> _Work to complete_
From the line bearing "terceiro trimestre, o" down to the final line of the records below, give every line again exactly and add nothing.

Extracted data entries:

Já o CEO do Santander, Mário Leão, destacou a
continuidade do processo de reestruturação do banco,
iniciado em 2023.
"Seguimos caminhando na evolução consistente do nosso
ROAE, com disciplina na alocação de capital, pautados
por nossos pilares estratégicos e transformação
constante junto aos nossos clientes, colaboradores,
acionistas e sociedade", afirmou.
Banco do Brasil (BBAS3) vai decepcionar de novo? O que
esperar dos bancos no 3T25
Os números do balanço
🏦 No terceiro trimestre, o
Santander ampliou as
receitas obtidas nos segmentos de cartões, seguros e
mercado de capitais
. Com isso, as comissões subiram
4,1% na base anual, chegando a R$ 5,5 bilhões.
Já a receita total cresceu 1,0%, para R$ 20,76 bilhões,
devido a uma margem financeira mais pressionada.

> _Task solution_
🏦 No terceiro trimestre, o
Santander ampliou as
receitas obtidas nos segmentos de cartões, seguros e
mercado de capitais
. Com isso, as comissões subiram
4,1% na base anual, chegando a R$ 5,5 bilhões.
Já a receita total cresceu 1,0%, para R$ 20,76 bilhões,
devido a uma margem financeira mais pressionada.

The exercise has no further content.